YOUR TASK
Put the lines between the one containing "What is the smallest slice in the pie chart?" and the one containing "True or false: the data shows 5 at 2018.", inclusive, into a numbered list, omitting blank lines.

-- -- --

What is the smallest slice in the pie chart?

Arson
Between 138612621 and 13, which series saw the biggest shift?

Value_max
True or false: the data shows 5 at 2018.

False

-- -- --

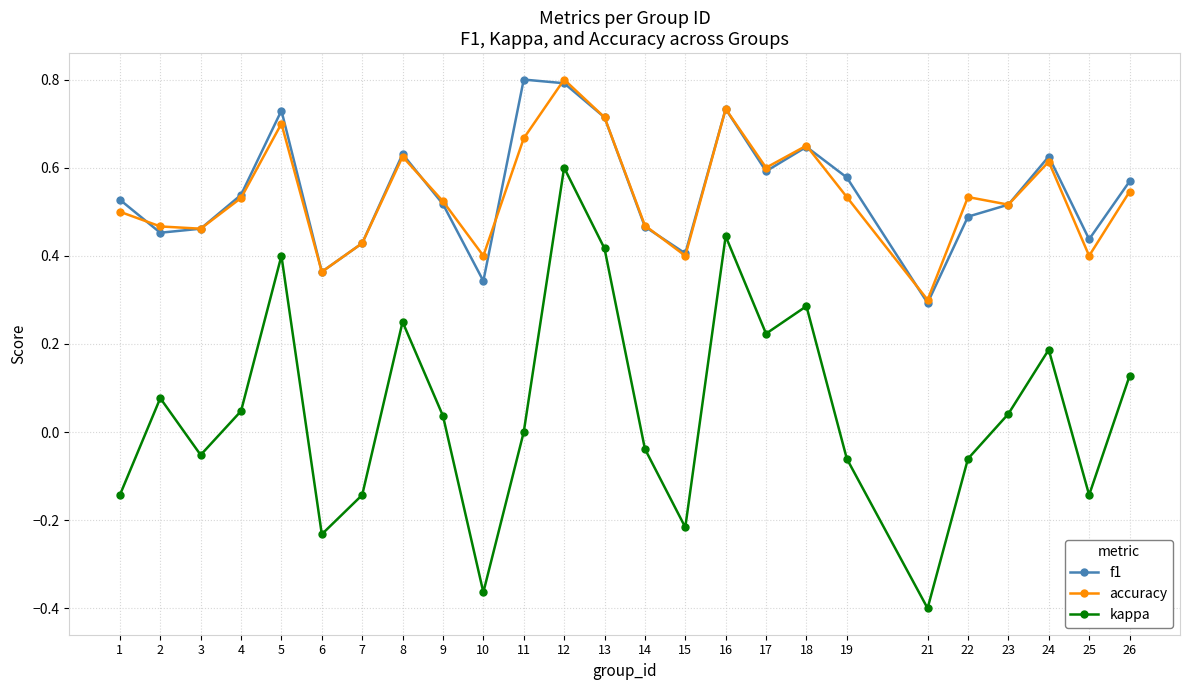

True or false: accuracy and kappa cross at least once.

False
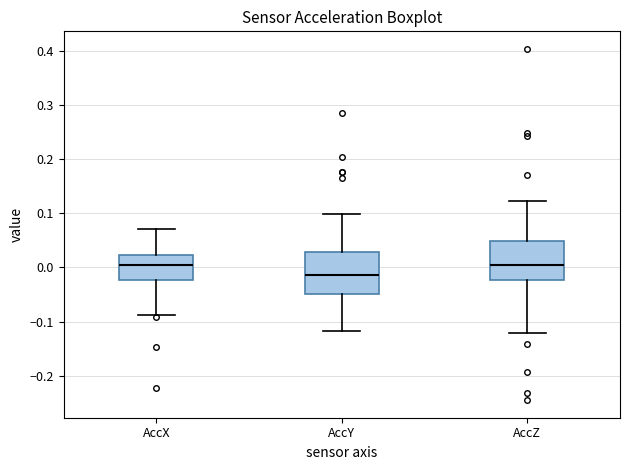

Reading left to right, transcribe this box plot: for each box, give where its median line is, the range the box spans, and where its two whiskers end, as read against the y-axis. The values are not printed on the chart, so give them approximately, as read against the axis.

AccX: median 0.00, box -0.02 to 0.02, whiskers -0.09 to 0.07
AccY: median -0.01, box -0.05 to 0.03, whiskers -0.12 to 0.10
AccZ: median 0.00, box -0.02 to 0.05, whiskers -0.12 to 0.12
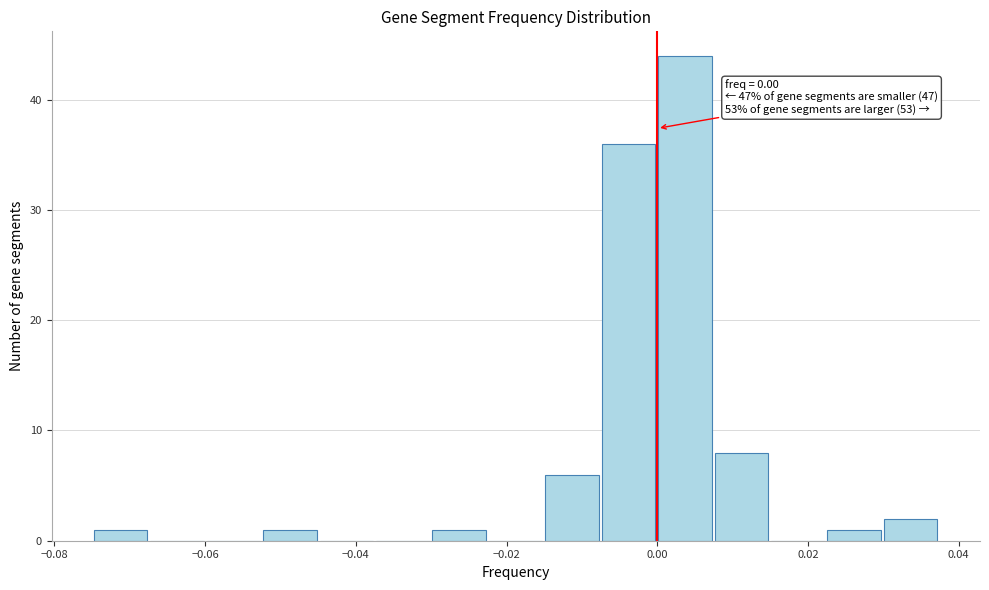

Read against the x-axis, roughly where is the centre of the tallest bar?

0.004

-- -- --

SOLUTION TO THIS EXERCISE
1. What is the smallest slice in the pie chart?
2. Arson
3. Between 138612621 and 13, which series saw the biggest shift?
4. Value_max
5. True or false: the data shows 5 at 2018.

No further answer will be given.